## Aufgabe
Führe den Text über den Regress einer Gesellschaft gegen ihren Geschäftsführer wegen Kartellbußen nach seinem letzten Satz weiter.

## Untersuchter Text
LG Dortmund:
Regressanspruch einer Gesellschaft gegen ihren Geschäftsführer wegen Unternehmensgeldbußen im Kartellrecht
Entscheidung
In zwei Hinweisbeschlüssen vom 21.06.2023 und vom 14.08.2023 (8 O 5/22 (Kart)) hat das LG Dortmund ein neues Kapitel in Sachen kartellrechtlicher Regressforderungen einer Gesellschaft gegenüber ihrem Geschäftsführer aufgeschlagen. Während die bisherige Rechtsprechung (vgl. zuletzt OLG Düsseldorf vom 27.07.2023 – VI‑6 U 1/22 (Kart), ZIP 2023, 1800) eine persönliche Haftung des Geschäftsführers für Unternehmensgeldbußen verneint hat, sieht das LG Dortmund dies (jedenfalls für den bußgeldlichen Regress) ausdrücklich anders und begründet dies mit einer Haftung für die Verletzung vertraglicher Beratungspflichten. Mit dem Verzicht auf einen Regress werde einer gewissen Risikobereitschaft der Geschäftsführung, durch Kartellrechtsverletzungen Vorteile für das Unternehmen zu generieren, Vorschub geleistet.
Hintergrund
Das Bundeskartellamt verhängte gegen eine GmbH & Co.KG (Klägerin) ein Bußgeld von fast 1 Million Euro. An dem Kartellverstoß soll der frühere Geschäftsführer der Komplementärin der Klägerin aktiv mitgewirkt haben. Die Klägerin nahm daher den ehemaligen Geschäftsführer wegen des Bußgeldes, möglicher Schadensersatzforderungen und angefallener Anwaltskosten in Regress.
Entscheidungsgründe
Das LG Dortmund folgerte den Regressanspruch aus § 43 Abs. 2 GmbHG, da die Beteiligung an einem verbotenen Kartell (nach § 1 GWB) einen zur Haftung des Geschäftsführers führenden Verstoß gegen die Legalitätspflicht darstellt. Der Geschäftsführer als Organ der Gesellschaft hätte sich an einem solchen Verstoß nicht beteiligen dürfen, sondern ihn vielmehr verhindern müssen.
Wenn schon für Dritte eine Haftung in den Fällen anerkannt sei, wo sie im Rahmen der Verletzung vertraglicher Beratungspflichten gegenüber der Gesellschaft haften müssen, könne für einen Geschäftsführer aufgrund seiner organschaftlichen Pflicht nichts anderes gelten. Anders als bei vertraglichen Beratungspflichten könne die Gesellschaft, die nur durch ihr Organ, den Geschäftsführer, handeln kann, nicht etwa abweichend vom erteilten Rat handeln und somit Schadensfolgen vermeiden. Der Regress sei damit die einzig mögliche Sanktionsmaßnahme und seine grundsätzliche Anerkennung damit zwingend.

## Vorliegende Angaben
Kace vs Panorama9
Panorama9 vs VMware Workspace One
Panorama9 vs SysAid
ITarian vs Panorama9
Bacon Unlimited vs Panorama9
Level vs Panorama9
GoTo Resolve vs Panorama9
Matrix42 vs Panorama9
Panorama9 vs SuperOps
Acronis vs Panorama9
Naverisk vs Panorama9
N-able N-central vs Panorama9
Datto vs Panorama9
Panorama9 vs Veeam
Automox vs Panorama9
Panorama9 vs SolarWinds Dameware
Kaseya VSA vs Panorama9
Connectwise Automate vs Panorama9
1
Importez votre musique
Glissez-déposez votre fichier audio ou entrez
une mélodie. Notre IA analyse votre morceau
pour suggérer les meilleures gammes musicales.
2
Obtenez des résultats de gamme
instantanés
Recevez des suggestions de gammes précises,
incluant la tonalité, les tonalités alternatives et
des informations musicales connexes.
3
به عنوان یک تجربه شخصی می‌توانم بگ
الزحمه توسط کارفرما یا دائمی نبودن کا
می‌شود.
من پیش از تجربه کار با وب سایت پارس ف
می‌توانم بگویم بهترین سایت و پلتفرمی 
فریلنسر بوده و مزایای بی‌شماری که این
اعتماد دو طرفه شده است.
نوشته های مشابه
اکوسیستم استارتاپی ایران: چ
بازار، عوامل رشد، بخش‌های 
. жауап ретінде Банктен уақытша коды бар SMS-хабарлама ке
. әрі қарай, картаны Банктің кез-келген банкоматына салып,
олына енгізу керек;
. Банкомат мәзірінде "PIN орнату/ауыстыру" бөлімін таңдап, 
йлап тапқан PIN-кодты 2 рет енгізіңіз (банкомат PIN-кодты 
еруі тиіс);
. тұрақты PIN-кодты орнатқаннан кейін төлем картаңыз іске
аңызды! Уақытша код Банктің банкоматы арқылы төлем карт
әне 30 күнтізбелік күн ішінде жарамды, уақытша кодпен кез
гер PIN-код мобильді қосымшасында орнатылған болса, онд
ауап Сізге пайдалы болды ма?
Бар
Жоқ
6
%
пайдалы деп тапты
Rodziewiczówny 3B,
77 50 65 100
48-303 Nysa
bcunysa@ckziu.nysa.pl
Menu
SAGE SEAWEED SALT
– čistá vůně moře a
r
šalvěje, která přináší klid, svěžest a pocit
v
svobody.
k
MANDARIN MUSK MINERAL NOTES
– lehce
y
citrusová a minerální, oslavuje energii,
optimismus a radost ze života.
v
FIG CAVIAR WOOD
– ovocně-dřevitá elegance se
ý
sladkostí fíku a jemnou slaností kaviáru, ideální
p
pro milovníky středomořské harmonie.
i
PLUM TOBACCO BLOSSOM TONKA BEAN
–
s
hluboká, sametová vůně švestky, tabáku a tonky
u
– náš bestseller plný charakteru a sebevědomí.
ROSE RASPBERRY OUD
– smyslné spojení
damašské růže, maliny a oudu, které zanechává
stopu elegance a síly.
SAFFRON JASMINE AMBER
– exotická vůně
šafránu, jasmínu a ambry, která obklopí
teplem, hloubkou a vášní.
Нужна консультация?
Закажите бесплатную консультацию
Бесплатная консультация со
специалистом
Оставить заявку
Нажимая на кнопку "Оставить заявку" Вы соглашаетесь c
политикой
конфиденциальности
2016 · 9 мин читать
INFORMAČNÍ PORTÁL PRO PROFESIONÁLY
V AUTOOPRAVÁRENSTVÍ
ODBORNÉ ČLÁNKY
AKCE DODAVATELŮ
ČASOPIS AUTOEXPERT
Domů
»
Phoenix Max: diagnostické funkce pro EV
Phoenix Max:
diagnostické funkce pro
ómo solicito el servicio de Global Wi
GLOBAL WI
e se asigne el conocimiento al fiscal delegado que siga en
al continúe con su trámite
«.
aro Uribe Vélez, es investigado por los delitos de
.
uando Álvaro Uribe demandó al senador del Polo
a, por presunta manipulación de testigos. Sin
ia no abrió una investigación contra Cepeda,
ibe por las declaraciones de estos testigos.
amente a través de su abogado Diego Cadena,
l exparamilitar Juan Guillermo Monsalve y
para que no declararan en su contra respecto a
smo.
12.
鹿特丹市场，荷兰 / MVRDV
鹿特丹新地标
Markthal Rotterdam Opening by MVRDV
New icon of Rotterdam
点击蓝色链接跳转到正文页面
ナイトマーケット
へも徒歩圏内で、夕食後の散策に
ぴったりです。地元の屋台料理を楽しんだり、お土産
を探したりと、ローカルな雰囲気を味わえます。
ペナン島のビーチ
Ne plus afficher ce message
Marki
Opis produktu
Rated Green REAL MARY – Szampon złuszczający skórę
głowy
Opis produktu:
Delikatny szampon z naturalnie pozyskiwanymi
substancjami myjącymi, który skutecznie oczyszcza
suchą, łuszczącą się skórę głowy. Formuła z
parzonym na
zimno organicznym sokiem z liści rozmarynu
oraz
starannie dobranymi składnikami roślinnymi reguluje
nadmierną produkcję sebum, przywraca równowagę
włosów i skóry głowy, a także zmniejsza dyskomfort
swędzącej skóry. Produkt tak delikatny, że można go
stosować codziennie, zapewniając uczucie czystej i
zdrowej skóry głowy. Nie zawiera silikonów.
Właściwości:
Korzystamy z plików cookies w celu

## Antwort
1. Andere Auffassung OLG Düsseldorf; kartellrechtliche Wertung
Im Hinblick auf die (persönliche) Haftung des Geschäftsführers auch für gegenüber dem Unternehmen festgesetzte kartellrechtliche Bußgelder stehen die Beschlüsse des LG Dortmund im Widerspruch zur aktuellen Rechtsprechung des OLG Düsseldorf (Urteil vom 27.07.2023 – VI‑6 U 1/22 (Kart)), wo der Senat einen Innenregress einer Gesellschaft gegen den ehemaligen Vorstandsvorsitzenden aufgrund der – jedenfalls in Deutschland geltenden – kartellrechtlichen Wertung verneint hatte. Denn im (deutschen) Kartellrecht können – auch der Höhe nach – jeweils getrennte Bußgelder gegen das Unternehmen und gegen die handelnde Person festgesetzt werden. Diese Differenzierung würde durch einen Rückgriff auf das Leitungsorgan unterlaufen und zudem werde der Sanktionszweck des kartellrechtlichen Unternehmensbußgeldes gefährdet. Dies gelte erst recht, wenn die Geschäftsleiter über eine D&O‑Versicherung haftpflichtversichert seien und die Deckungssumme weit höher sei als ein gegen das Unternehmen verhängtes Bußgeld.
Die Wertung des OLG Düsseldorf beruht auf einer teleologischen Reduktion der die Geschäftsleitung betreffenden gesellschaftsrechtlichen Haftungsvorschriften für den Bereich der Kartellbußen. Denn der Senat erkennt grundsätzlich an, dass die wortlautgetreue Anwendung zivil- und gesellschaftsrechtlicher Haftungsnormen eine unbeschränkte Einstandspflicht pflichtwidrig handelnder Organmitglieder nahelegt.
2. Nach LG Dortmund keine Abweichung von grundsätzlich unbeschränkter Einstandspflicht
Das LG Dortmund sieht allerdings keine hinreichenden Gründe, von dem Grundsatz der unbeschränkten Einstandspflicht für pflichtwidrig handelnde Organmitglieder hinsichtlich der kartellrechtlichen Unternehmensgeldbuße abzuweichen:
- Nach Ansicht des LG Dortmund könne die Frage eines Bußgeldregresses nicht davon abhängen, ob ein Bußgeld nur gegen das Unternehmen oder auch gegen den Geschäftsleiter verhängt worden ist. Dies würde einerseits zu zufälligen Ergebnissen führen, und andererseits sei auch generell nicht erkennbar, warum dem Bußgeldrecht überhaupt ein derart bestimmender Einfluss auf gesellschaftsrechtliche Ausgleichsansprüche zugebilligt werden sollte.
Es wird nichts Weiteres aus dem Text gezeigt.